Part 4 – The Radio Still Works

I hadn’t touched the old transistor in years — but the day it crackled back to life, it brought a piece of Mary with it.
It was Sunday. The kind of clear blue sky they used to paint on postcards, back before everything turned digital and soulless.
Diesel had taken to snoozing under the porch swing, nose twitching like he was chasing rabbits in dreams. I let him be. He’d earned it.
I was in the garage, sorting through a box labeled CAMPING STUFF – 1986. Most of it was junk: rusted lanterns, tangled fishing line, a cracked coffee percolator that probably hadn’t worked since Reagan. But at the bottom, wrapped in an old dish towel, was Mary’s radio.
The one she used to bring on road trips. The one she refused to replace, no matter how many knobs fell off or how many buttons stuck.
She called it The Companion.
Said it “sounded like home.”
I brushed it off.
Yellowing plastic. Missing battery cover. Antenna bent like a question mark.
I almost tossed it. But something in my chest said don’t.
I grabbed a couple of D batteries from the junk drawer, jammed them in.
Nothing.
I smacked the back once with the palm of my hand. Not gently. The way you’d knock sense into a stubborn friend.
And it whined.
Crackled. Coughed.
Then — like a whisper through a keyhole — music.
Patsy Cline.
“Walkin’ After Midnight.”
I stood there frozen.
Not because it sounded perfect — it didn’t.
But because it still worked.
After all these years. After Mary. After Buck. After diesel prices and broken dreams and birthdays I’d stopped counting.
It still worked.
I brought it inside.
Set it on the table like it was made of gold.
Diesel lifted his head, ears perked.
We sat there, man and mutt, while that little radio spit out scratchy tunes and local weather reports like it hadn’t skipped a day since 1992.
I remembered a night in the Smokies, thirty years back. Me, Mary, and a borrowed tent. Rain coming down in sheets. The truck parked uphill, just in case the creek swelled.
She had the radio propped on a cooler, playing oldies while she fried Spam in a cast-iron skillet.
“I ever go quiet on you,” she said, “you play me this station.”
I laughed back then. Told her I’d go deaf before I let her go quiet.
But time plays dirty.
The song changed. Some George Jones classic I hadn’t heard in forever.
I poured myself a cup of instant coffee. Sat in the chair she used to read in. Watched the light hit the chipped paint on the window frame.
Everything was older now. Even the shadows.
But that radio?
Still had stories in it.
Still had life.
I took it with me on a drive that afternoon.
No destination. Just the kind of wandering that used to be easier when gas was $1.12 and your knees didn’t sound like gravel.
We ended up at the lake.
The same one where Mary and I used to watch the fireworks every Fourth. We’d park by the water, set out lawn chairs, and pass a thermos of spiked sweet tea while the kids waved sparklers and got sand in the truck bed.

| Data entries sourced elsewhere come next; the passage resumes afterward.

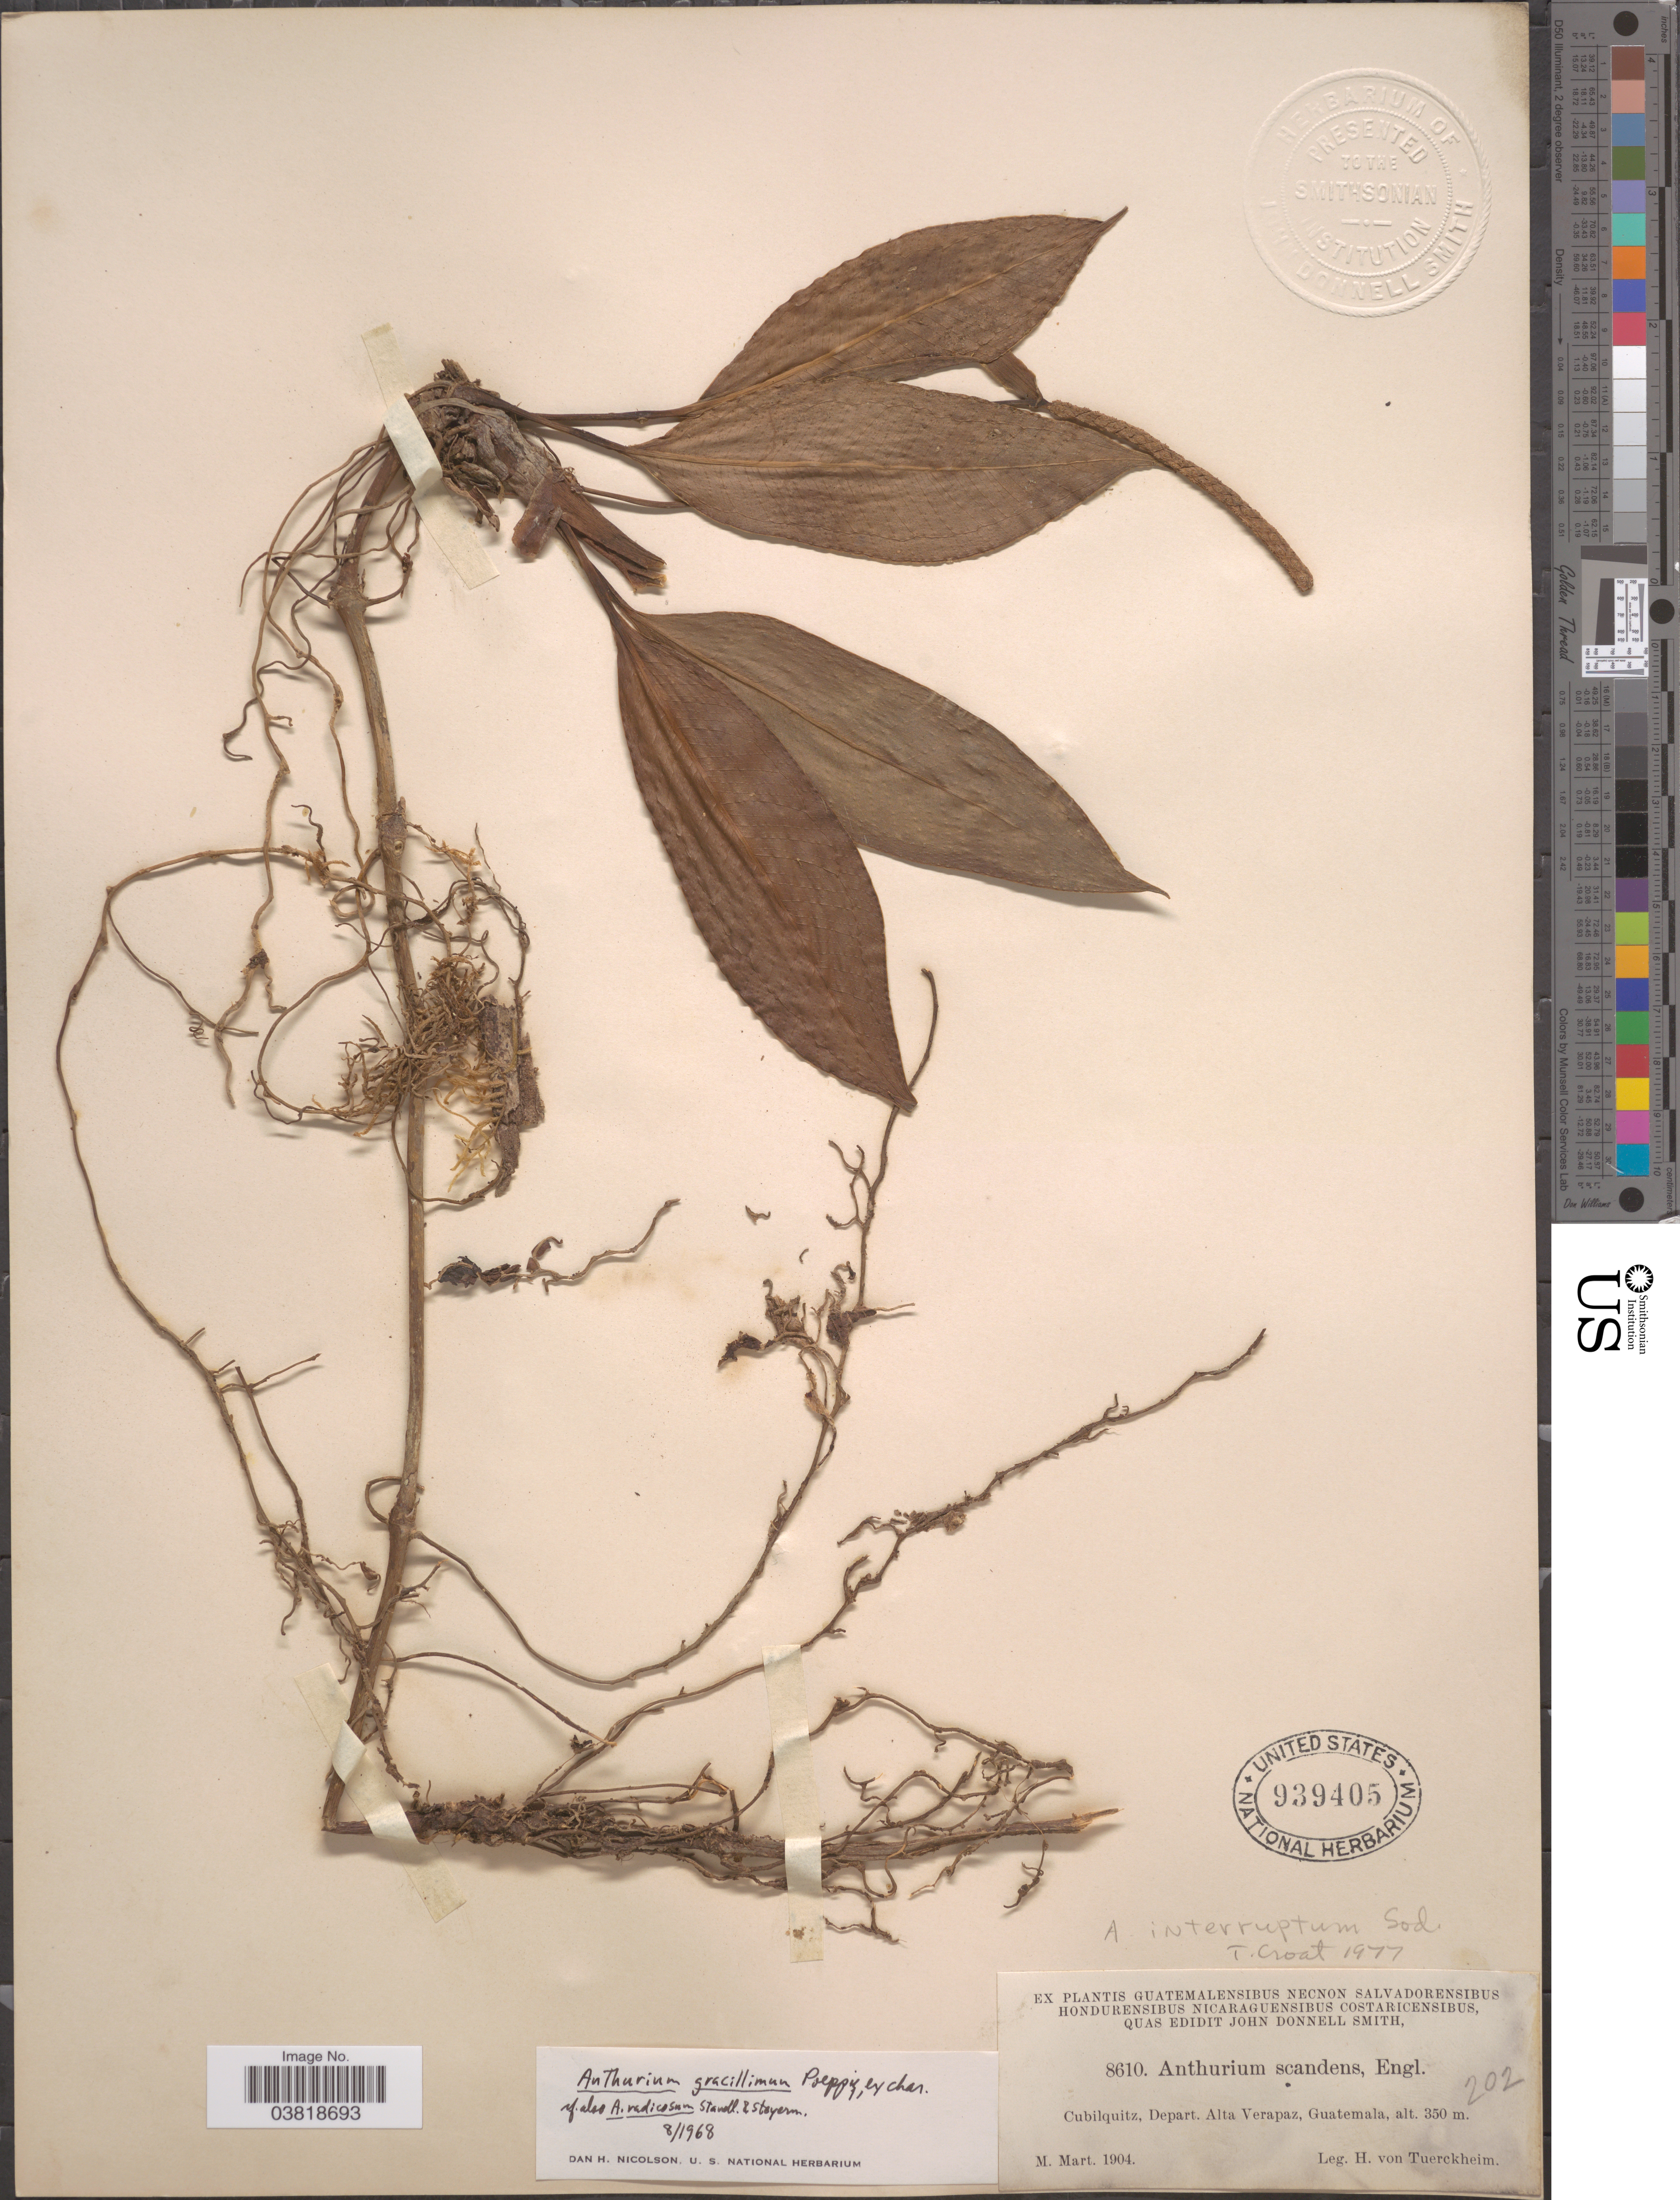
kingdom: Plantae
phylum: Tracheophyta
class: Liliopsida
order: Alismatales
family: Araceae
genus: Anthurium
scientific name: Anthurium interruptum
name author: Sodiro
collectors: H. von Türckheim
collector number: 8610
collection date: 1904-03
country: Guatemala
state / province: Alta Verapaz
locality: Cubilquitz, Depart. Alta Verapaz.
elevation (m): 350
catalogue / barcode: US 939405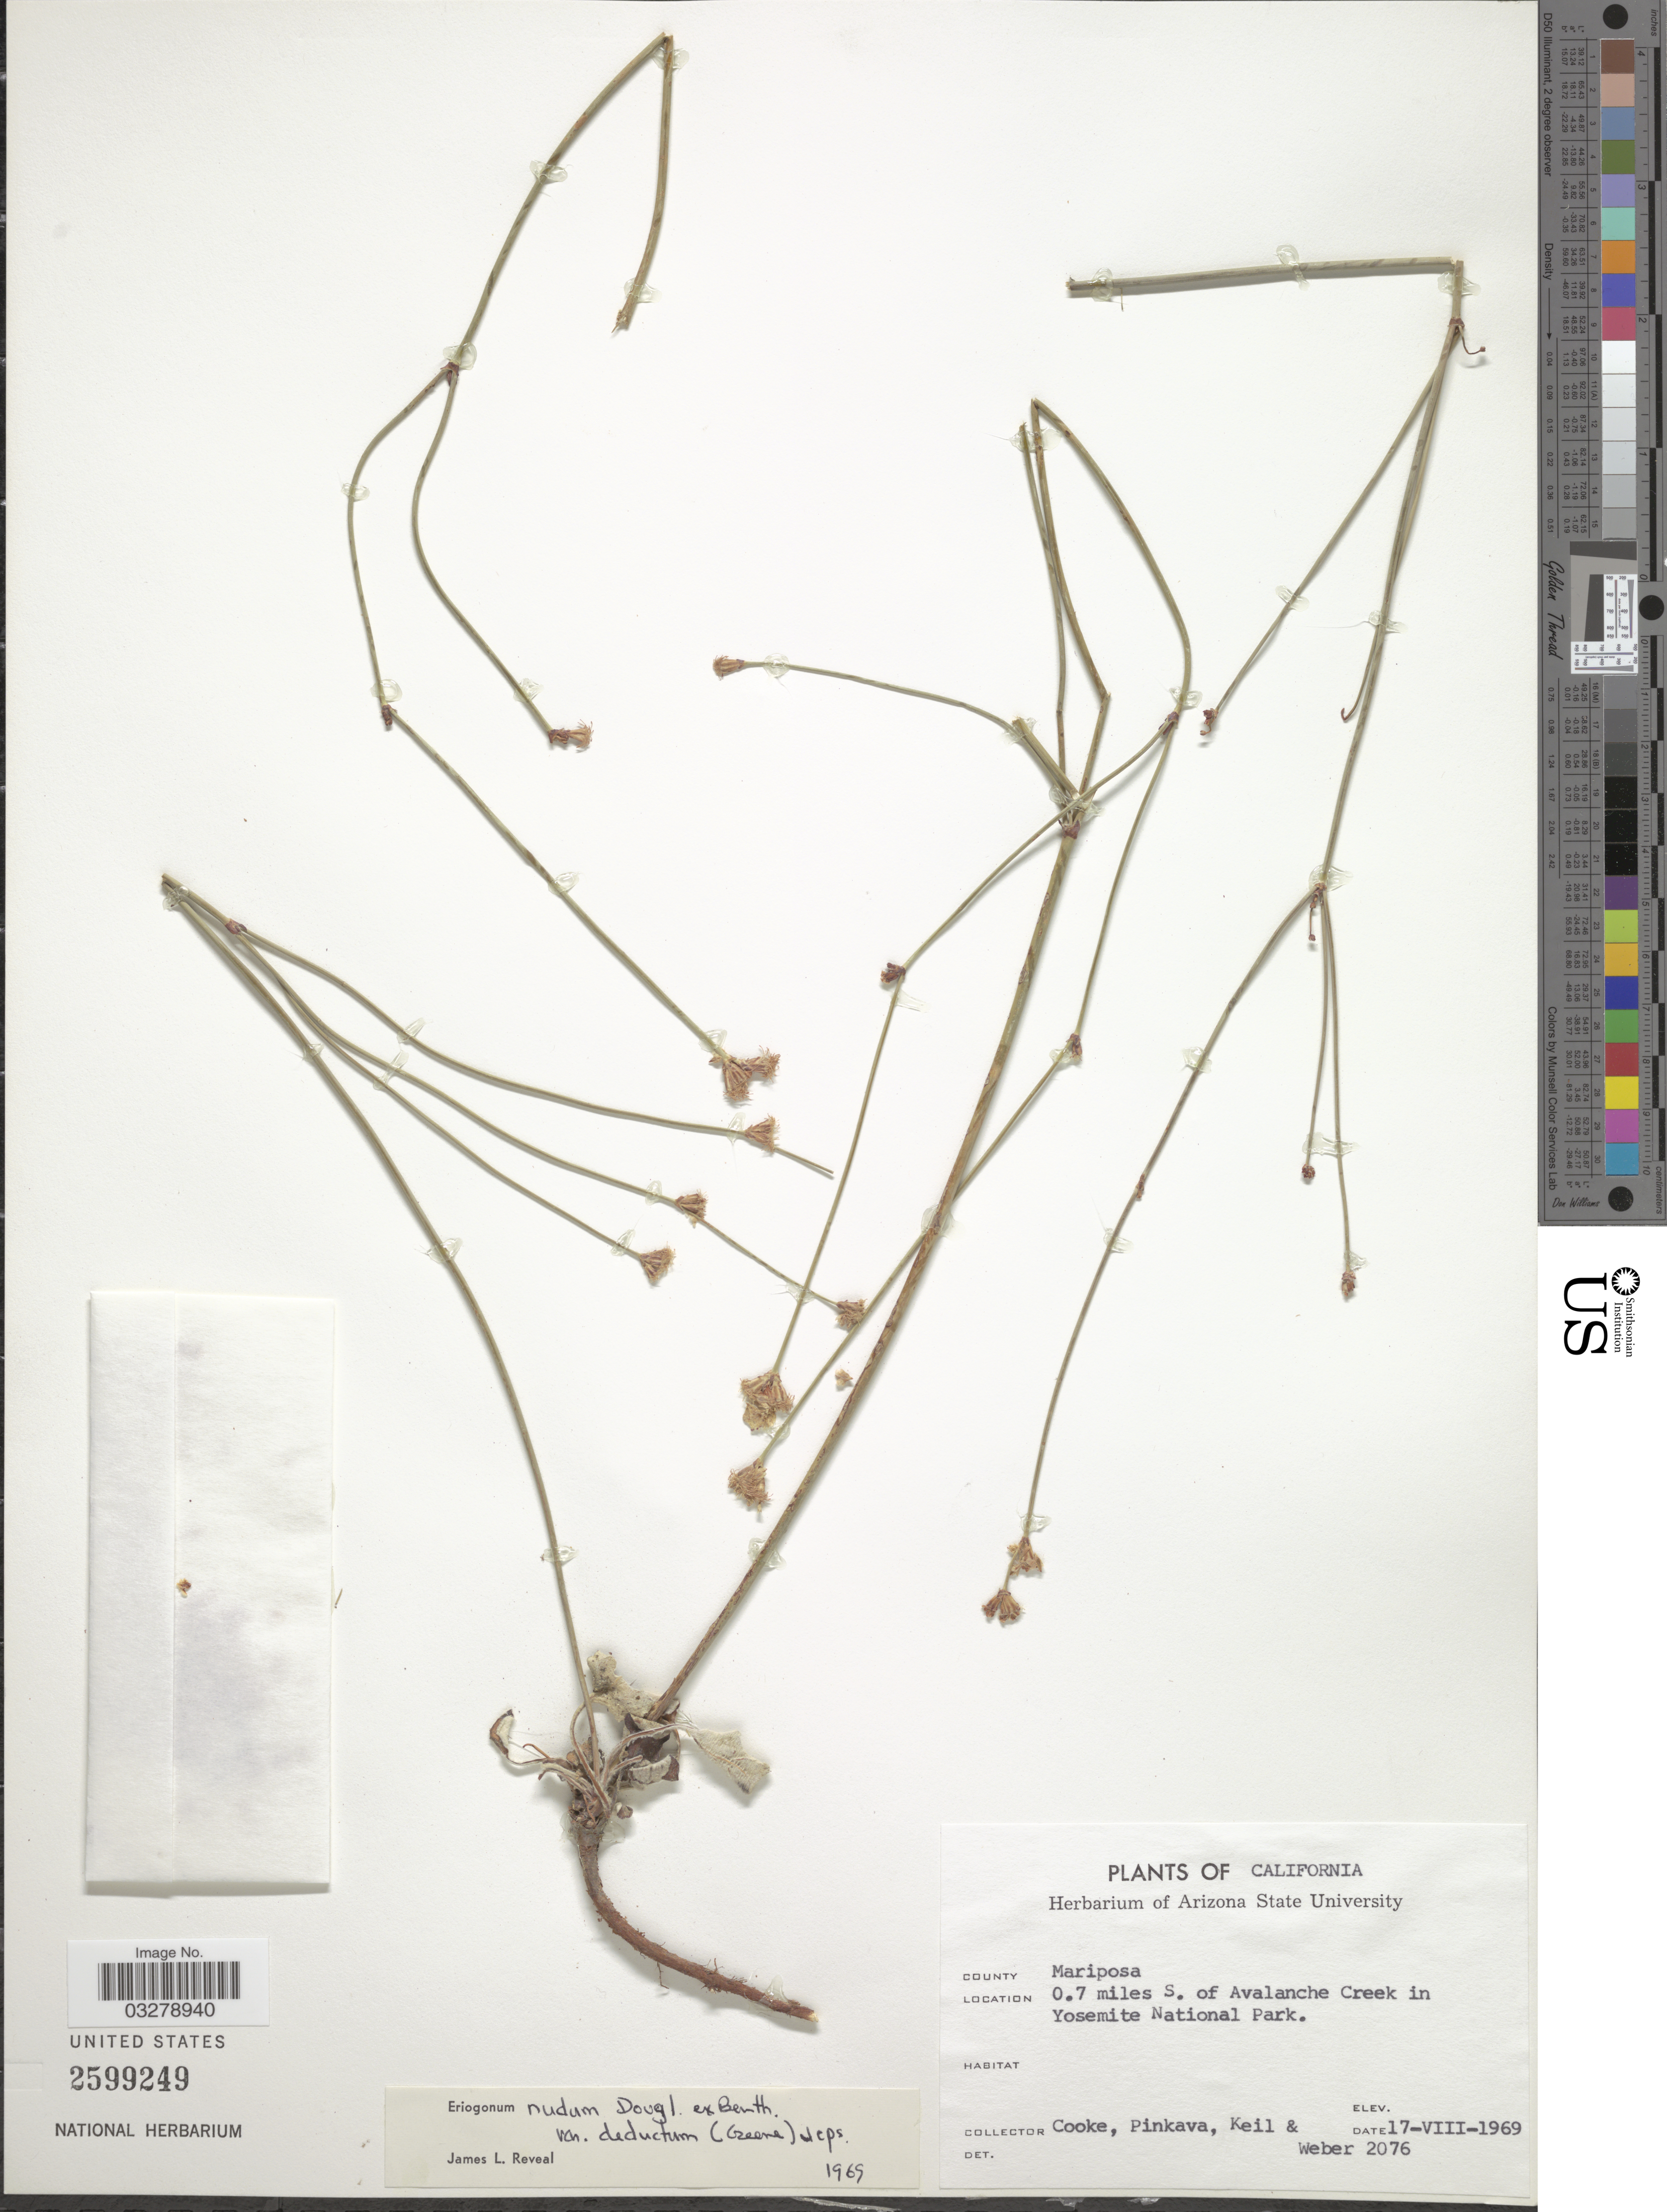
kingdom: Plantae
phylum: Tracheophyta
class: Magnoliopsida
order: Caryophyllales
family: Polygonaceae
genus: Eriogonum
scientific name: Eriogonum nudum var. deductum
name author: (Greene) Jeps.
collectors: Cooke, -. Pinkava, Keil & -- Weber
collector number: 2076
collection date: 1969-08-17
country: United States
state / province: California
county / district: Mariposa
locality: County Mariposa, 0.7 miles S. of Avalanche Creek in Yosemite National Park.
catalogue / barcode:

The dock was mostly gone now.
But the breeze was the same.
And the sky?
It still remembered how to be beautiful.
Diesel trotted to the edge of the water, sniffed a rock, then flopped into the grass like it was his backyard.
I sat on the tailgate, tuned the radio again.
It played something cheerful this time. Something new. I didn’t know the words.
But it didn’t matter.
Because the sound filled the space Mary used to fill — not completely, but honestly.
An older couple pulled up in a battered Buick. She wore curlers. He wore a fishing hat that had seen better decades.
He held her hand as they walked to the shoreline.
Didn’t say much.
Just sat on a bench and let the wind talk.
It reminded me: there’s still good in this world. Quiet good. The kind you have to sit still long enough to see.
Later, back home, I put the radio on the windowsill.
It played through dinner. Through dishes. Through a quiet game of fetch Diesel started and quit halfway through.
That night, I lay in bed — and for the first time in months — I didn’t think about loss.
I thought about music.
About old laughter.
About Spam in the rain.
About how some things — no matter how small, or cracked, or forgotten — still matter.
ENDING:
Sometimes, it’s not the big things that keep you going.
It’s a porch breeze.
A dog’s breath.
And a dusty old radio that still knows your song.